The maximum output level gains with multi-amplification come from SPL being proportional to the square of excursion which is in turn proportional to voltage. Power is proportional to voltage squared.

So when you feed two signals of the same magnitude into an amplifier and then split them up into separate drivers you need 4X the power rating to reproduce a single signal. Feeding the signals into two separate amplifiers means each amplifier only needs to be big enough to produce the single signal.

Musical power distribution is not uniform; so in practice a bi-amplified system with identical driver efficiencies could have the same maximum output with 60W+30W amplifiers as the same drivers with a passive cross-over driven by a 200W amplifier.
 
Thank you Drew. While in this area of mathermatics I thought some people might appreciate the following. After the Ark reached dry ground Noah told all the animals to leave the Ark and "go forth and multiply" A year later he went around and inspected them to see how they were getting along. Well, the two sheep had produced some lambs. The elephants had a baby under construction (long term project). There were rabbits everywhere but when he came to the snakes he found there were no baby snakes to be seen. Noah ask them, why no kids? And they replied: "we can't multiply because we're Adders". Another year past by and Noah went around again and this time he found Mr and Mrs snake had a little family of baby snakes. So Noah ask them how this happy situation occured. And they smiled and said; "We did it by logs".
 
Hi,
never tried to do the numbers (probably not able to) but my guess is that the spl/w figure does not change.

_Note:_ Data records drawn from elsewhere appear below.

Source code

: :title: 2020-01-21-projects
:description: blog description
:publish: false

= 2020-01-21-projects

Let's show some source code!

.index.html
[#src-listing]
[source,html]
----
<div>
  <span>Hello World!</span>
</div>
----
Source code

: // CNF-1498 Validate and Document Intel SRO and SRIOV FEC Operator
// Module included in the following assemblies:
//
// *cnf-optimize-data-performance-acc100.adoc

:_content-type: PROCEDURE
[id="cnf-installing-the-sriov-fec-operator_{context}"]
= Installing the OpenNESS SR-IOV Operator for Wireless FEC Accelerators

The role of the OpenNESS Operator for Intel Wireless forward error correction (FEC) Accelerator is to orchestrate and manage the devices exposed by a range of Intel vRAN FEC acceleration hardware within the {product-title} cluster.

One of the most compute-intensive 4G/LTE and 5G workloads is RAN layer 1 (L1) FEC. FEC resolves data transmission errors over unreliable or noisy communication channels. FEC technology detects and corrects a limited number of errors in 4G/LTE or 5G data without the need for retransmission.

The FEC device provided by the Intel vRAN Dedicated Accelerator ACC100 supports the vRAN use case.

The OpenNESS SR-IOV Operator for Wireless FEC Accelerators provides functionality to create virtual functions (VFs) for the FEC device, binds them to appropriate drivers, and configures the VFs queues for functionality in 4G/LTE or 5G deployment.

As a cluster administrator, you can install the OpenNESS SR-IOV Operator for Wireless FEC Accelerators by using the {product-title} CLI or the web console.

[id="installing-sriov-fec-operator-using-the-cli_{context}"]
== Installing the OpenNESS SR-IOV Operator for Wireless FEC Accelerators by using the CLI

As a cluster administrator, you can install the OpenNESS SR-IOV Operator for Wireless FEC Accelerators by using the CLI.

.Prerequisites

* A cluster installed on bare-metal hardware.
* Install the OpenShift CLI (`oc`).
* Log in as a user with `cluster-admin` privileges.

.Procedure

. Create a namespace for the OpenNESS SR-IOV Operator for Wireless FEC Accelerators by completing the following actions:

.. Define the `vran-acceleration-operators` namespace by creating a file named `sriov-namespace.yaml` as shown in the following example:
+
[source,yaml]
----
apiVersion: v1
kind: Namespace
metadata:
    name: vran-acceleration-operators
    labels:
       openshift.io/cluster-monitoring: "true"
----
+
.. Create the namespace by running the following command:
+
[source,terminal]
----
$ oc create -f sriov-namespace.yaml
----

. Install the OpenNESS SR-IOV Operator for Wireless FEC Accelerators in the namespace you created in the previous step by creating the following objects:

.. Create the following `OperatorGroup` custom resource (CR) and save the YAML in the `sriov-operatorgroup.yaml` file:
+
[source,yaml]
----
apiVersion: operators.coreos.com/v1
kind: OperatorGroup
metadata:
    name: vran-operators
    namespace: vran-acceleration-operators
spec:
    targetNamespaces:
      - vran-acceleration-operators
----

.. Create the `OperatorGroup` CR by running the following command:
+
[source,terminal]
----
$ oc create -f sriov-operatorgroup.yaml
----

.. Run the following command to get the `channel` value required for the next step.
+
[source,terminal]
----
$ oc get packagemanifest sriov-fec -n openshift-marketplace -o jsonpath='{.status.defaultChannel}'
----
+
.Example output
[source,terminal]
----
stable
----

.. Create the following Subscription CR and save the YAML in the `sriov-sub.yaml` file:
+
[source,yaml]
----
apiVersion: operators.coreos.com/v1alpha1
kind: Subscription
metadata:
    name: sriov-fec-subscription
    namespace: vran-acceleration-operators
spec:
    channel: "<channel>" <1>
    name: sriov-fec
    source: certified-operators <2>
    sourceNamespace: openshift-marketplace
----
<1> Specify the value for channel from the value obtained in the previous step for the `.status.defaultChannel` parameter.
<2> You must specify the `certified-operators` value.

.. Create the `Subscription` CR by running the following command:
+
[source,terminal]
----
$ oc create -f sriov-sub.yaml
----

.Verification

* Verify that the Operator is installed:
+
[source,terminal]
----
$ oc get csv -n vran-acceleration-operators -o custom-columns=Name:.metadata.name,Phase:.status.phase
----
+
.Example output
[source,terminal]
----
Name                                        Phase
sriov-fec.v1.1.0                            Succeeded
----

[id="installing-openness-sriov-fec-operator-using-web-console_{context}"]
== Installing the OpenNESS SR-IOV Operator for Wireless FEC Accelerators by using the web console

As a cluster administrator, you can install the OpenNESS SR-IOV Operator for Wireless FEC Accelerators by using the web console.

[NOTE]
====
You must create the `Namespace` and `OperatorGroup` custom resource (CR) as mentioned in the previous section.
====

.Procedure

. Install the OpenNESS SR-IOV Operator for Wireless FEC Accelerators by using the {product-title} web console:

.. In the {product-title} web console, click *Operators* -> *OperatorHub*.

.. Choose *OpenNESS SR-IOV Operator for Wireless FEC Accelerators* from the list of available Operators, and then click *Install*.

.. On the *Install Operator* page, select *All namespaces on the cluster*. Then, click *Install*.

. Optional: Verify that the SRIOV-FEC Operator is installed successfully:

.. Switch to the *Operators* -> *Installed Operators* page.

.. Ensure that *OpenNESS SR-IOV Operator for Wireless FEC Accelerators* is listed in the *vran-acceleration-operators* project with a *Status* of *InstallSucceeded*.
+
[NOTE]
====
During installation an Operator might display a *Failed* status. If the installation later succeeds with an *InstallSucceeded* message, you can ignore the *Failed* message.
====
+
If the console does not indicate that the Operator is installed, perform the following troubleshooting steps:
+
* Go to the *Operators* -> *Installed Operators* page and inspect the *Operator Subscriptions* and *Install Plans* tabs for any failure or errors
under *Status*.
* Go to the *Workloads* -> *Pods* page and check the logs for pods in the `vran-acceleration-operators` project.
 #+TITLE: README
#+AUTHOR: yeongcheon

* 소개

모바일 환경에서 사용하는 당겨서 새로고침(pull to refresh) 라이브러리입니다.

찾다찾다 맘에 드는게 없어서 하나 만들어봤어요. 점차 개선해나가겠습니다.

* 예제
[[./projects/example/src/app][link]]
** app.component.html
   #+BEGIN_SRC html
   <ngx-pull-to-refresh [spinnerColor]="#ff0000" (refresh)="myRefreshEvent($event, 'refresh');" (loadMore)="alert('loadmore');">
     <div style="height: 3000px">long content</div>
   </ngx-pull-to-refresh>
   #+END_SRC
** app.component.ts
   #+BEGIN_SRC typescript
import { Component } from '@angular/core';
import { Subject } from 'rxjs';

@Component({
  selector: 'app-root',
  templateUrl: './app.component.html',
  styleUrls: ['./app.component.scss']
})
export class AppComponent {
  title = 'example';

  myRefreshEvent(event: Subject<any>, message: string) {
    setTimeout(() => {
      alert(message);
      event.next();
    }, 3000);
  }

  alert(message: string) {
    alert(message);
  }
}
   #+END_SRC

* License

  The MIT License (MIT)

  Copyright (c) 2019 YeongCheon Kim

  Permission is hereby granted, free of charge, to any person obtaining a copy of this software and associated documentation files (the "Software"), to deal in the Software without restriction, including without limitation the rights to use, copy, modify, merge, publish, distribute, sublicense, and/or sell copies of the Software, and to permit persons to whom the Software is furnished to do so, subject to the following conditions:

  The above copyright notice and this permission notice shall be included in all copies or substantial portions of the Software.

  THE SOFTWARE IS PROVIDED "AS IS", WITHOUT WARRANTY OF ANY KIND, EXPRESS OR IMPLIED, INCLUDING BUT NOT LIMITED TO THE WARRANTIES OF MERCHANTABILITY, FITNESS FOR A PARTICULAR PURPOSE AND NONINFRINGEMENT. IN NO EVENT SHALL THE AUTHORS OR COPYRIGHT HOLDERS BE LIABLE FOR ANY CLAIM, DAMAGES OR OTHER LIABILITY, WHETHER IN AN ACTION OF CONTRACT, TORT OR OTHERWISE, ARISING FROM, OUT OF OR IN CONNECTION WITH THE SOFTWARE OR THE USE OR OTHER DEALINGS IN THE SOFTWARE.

Put in a 1 watt narrow band test signal and 90db comes out from any of the three speakers.
However, say you now have three amplifiers and three speakers sharing the load. The total sound power coming from the speakers will be greater when a wideband music signal is sending post crossover signals each less than the power limits of the combined amp and speaker. The total sound power will be higher even though you are not overloading any individual unit (amp or speaker).